What is being asked: Look through the entries for the string "lines", and copy each line that holds it.

Raw data:
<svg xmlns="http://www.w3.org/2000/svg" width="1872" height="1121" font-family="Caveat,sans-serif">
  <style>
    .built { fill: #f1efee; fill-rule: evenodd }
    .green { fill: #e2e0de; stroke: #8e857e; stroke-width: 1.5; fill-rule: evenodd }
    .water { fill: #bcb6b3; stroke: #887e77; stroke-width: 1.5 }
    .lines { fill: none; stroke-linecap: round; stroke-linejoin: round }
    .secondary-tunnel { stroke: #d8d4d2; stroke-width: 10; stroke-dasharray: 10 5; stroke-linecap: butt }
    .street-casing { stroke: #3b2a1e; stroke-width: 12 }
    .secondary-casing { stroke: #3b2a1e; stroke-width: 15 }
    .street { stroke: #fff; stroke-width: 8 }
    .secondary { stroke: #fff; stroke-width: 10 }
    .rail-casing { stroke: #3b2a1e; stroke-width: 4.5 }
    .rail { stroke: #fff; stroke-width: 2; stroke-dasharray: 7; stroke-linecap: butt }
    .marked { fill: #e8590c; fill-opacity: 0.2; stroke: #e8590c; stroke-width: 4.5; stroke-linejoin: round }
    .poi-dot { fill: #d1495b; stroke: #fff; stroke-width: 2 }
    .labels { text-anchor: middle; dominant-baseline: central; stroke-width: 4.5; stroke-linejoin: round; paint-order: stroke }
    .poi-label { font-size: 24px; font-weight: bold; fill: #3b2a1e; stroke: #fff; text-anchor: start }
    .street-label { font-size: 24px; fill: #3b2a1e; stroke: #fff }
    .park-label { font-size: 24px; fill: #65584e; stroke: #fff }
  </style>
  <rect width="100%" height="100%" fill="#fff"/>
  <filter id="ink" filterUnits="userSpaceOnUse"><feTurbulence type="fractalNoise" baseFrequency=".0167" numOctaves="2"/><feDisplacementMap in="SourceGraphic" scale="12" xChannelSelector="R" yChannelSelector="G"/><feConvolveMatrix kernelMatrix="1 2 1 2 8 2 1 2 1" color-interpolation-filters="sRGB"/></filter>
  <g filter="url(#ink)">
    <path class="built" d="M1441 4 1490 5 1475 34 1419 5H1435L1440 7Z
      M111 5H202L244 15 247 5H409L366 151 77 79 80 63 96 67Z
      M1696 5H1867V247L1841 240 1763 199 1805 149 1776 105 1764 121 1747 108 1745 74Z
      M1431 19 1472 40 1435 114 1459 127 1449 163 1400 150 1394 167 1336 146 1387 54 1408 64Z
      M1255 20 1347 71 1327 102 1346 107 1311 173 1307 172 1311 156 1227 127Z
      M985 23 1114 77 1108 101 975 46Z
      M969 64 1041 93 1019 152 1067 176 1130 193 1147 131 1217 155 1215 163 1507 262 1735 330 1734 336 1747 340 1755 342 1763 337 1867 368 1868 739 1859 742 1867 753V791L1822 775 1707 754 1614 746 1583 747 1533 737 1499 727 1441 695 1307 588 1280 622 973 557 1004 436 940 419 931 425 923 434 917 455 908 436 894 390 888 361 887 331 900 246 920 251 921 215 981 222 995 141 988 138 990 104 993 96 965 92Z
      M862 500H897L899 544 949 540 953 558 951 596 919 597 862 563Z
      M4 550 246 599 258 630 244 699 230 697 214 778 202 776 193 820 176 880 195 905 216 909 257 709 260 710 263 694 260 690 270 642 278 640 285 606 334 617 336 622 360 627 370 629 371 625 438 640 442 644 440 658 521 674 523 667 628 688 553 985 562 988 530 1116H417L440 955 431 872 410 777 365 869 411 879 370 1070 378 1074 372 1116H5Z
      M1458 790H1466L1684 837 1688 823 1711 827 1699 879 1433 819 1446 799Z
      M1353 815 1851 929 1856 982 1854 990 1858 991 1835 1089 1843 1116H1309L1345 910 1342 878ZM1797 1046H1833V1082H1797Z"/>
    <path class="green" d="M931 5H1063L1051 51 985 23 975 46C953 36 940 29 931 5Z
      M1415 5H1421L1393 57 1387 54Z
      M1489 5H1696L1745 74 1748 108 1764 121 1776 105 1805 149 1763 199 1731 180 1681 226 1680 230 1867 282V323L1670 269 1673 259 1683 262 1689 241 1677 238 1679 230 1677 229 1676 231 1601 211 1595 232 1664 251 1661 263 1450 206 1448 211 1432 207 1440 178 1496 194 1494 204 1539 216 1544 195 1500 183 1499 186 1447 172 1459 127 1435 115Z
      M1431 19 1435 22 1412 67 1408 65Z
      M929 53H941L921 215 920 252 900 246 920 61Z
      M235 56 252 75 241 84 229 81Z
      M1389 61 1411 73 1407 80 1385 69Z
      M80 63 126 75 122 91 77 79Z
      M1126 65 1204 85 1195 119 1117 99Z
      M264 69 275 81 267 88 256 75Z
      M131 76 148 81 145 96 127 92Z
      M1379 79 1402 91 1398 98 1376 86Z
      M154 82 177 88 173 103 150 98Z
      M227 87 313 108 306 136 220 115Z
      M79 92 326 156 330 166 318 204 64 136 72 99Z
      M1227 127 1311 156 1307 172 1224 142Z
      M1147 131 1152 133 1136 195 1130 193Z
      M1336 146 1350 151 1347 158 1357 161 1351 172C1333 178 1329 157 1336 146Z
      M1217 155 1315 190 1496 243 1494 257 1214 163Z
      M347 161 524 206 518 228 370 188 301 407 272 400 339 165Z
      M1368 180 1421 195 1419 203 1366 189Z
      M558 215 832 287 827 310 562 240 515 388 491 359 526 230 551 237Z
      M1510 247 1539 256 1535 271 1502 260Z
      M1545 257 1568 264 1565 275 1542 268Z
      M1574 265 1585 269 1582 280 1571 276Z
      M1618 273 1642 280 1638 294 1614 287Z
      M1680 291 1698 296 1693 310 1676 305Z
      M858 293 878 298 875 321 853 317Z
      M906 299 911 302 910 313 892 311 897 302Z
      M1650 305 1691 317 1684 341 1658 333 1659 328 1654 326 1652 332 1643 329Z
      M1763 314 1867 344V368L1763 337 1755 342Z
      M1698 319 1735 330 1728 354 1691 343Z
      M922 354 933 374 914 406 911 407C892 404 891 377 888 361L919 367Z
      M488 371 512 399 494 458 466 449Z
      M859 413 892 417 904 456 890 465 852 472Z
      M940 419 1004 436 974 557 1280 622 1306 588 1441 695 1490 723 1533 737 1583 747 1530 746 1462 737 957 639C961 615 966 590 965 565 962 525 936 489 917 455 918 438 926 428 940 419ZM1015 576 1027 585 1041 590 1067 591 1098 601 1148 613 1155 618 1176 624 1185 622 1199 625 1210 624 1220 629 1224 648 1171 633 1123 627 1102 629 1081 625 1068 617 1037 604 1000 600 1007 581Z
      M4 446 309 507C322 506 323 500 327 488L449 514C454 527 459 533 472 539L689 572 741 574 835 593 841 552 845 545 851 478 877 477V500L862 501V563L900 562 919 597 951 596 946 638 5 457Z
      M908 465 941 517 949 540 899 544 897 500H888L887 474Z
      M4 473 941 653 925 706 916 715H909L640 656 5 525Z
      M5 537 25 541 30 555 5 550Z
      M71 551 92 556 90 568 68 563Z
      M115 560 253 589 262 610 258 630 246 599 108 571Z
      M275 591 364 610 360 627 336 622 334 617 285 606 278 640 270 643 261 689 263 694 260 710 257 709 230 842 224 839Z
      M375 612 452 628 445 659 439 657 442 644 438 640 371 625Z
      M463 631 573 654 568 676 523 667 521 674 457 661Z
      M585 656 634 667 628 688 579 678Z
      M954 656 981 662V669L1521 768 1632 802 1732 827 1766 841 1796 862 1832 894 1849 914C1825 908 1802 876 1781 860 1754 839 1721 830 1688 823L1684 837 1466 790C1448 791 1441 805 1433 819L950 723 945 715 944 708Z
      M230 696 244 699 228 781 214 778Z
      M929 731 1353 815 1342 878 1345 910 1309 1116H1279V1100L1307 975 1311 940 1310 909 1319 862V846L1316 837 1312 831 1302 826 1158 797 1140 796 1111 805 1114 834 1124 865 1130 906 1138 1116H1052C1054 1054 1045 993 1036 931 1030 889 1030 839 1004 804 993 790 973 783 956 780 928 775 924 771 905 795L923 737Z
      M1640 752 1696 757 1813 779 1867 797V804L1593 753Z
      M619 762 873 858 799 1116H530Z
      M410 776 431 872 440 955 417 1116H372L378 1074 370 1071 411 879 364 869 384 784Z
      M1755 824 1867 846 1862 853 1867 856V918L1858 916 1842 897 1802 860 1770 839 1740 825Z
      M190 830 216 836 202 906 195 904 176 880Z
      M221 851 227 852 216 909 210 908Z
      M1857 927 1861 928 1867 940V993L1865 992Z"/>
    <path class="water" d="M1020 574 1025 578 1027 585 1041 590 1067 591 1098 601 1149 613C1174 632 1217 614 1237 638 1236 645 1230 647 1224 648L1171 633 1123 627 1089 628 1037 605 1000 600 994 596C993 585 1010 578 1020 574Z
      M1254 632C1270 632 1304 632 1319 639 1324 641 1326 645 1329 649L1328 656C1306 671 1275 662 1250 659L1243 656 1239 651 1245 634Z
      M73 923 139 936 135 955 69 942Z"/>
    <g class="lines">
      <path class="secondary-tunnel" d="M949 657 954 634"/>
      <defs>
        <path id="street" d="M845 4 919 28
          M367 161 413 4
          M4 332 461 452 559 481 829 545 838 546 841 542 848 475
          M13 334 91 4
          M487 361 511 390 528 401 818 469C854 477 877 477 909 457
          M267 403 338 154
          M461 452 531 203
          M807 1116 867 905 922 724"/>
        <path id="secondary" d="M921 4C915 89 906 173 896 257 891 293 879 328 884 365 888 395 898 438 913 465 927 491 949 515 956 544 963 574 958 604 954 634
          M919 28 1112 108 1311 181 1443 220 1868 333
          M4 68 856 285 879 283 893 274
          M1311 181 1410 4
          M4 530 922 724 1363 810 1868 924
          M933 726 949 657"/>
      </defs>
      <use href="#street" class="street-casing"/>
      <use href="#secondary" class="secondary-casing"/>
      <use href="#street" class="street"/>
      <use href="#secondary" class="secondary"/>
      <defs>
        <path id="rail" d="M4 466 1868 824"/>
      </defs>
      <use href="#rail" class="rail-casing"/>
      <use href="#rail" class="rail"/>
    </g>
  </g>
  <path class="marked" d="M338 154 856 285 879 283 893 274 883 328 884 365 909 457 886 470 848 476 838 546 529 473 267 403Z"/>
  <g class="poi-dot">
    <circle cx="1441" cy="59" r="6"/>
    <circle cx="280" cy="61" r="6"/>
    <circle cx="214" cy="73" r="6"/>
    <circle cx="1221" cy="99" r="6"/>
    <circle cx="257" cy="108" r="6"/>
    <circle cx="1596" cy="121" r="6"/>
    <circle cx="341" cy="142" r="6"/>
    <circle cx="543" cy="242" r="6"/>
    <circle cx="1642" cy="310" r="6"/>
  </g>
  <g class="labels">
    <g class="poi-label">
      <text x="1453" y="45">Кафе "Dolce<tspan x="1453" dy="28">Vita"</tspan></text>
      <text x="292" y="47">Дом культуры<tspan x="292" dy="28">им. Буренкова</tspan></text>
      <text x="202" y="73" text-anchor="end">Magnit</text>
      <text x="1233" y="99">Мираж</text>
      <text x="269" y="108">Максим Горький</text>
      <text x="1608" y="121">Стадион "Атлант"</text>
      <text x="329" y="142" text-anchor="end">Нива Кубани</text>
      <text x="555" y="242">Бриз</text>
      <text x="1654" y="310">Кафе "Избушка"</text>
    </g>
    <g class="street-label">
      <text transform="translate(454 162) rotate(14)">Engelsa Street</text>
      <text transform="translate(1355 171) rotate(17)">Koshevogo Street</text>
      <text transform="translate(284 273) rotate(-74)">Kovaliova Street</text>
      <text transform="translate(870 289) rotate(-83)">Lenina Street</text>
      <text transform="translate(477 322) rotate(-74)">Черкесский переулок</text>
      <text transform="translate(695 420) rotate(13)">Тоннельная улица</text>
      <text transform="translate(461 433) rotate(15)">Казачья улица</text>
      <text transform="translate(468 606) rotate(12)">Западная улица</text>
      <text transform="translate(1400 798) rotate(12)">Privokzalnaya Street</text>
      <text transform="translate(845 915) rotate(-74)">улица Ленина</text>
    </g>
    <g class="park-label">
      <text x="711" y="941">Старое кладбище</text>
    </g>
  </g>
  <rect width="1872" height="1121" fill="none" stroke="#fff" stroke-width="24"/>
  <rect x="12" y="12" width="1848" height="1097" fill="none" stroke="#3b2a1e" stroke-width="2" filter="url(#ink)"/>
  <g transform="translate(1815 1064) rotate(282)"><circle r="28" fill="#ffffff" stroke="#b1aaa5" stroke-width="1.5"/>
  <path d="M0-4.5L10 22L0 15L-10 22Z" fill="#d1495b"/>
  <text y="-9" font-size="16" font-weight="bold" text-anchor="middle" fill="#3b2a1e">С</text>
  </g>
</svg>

--

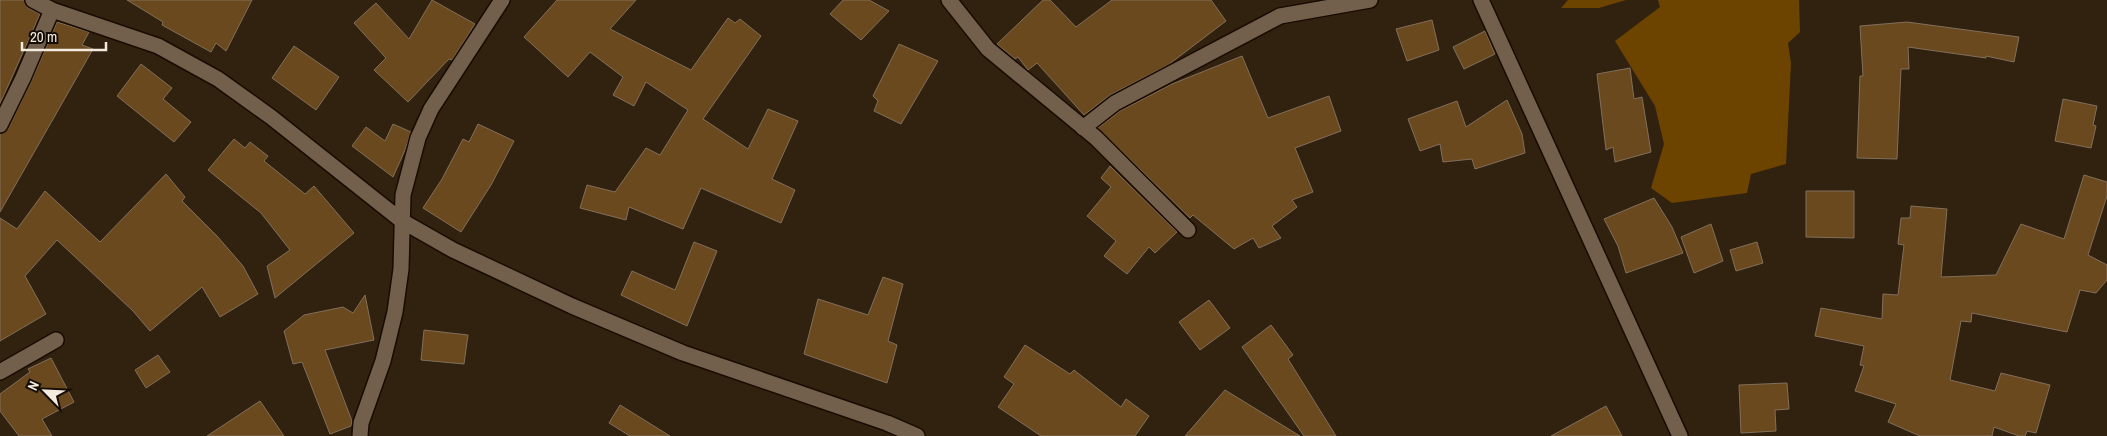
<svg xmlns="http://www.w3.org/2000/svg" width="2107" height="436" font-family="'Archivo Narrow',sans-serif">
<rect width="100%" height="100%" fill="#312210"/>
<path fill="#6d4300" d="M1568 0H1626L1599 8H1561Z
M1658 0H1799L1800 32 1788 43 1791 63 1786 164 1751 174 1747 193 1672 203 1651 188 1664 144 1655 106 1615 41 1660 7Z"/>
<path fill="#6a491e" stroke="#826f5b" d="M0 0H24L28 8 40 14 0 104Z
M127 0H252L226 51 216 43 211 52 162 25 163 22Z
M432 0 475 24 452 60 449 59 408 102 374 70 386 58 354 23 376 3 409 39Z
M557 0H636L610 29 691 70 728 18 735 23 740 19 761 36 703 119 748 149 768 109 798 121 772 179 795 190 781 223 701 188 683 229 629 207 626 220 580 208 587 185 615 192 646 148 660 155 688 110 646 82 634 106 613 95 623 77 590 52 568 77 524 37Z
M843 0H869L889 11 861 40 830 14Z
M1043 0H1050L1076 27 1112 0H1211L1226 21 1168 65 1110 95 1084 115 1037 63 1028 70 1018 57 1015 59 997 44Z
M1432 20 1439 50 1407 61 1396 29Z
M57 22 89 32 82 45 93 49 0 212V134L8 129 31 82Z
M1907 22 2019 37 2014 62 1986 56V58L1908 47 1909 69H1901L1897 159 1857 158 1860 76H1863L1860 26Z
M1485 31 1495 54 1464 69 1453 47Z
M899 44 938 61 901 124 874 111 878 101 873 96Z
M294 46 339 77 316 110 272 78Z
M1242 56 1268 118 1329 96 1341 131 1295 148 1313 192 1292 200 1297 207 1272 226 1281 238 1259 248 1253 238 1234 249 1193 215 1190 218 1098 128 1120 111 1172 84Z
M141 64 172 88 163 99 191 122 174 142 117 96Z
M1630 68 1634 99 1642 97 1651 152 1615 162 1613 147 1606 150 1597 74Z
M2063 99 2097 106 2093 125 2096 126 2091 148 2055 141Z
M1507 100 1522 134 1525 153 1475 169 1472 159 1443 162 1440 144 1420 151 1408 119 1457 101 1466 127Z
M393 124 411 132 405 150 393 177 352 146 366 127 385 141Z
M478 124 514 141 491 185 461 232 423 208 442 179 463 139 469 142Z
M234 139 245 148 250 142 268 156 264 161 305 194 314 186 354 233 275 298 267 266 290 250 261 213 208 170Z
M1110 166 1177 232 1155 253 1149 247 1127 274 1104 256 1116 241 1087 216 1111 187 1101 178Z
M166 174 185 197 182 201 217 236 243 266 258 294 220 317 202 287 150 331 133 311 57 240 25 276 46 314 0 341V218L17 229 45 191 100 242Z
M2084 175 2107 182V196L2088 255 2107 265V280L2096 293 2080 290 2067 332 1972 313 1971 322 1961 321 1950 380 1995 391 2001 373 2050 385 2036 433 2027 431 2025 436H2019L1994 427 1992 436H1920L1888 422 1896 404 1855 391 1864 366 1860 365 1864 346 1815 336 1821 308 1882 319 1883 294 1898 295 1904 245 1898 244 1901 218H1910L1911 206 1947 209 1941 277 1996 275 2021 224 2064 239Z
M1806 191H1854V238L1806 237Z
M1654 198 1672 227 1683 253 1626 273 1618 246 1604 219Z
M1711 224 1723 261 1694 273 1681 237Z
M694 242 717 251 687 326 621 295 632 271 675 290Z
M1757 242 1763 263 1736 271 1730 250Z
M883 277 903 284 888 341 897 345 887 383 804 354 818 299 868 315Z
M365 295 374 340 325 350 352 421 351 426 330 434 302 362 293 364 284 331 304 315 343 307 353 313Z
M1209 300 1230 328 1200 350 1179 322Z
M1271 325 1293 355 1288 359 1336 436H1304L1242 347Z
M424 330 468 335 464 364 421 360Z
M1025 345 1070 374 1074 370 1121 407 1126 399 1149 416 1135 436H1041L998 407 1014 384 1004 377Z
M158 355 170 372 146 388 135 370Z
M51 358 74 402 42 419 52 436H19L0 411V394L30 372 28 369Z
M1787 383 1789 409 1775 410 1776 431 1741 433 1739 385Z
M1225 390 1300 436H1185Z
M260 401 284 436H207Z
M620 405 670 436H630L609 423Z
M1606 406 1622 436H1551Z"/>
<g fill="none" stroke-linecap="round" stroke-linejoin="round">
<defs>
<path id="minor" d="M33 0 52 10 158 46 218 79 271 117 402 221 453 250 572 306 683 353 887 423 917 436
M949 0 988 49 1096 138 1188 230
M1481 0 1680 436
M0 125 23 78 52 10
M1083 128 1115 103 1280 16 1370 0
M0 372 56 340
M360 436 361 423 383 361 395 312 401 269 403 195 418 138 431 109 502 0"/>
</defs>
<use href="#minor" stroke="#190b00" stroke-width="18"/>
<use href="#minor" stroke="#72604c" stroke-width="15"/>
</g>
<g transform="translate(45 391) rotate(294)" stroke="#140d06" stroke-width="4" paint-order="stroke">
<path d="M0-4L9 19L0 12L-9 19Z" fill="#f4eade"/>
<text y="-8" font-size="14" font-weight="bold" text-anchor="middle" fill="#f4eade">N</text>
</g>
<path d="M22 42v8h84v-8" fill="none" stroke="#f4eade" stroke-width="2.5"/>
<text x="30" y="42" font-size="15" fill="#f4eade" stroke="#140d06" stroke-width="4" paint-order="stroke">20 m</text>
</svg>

Completed exercise:
    .lines { fill: none; stroke-linecap: round; stroke-linejoin: round }
    <g class="lines">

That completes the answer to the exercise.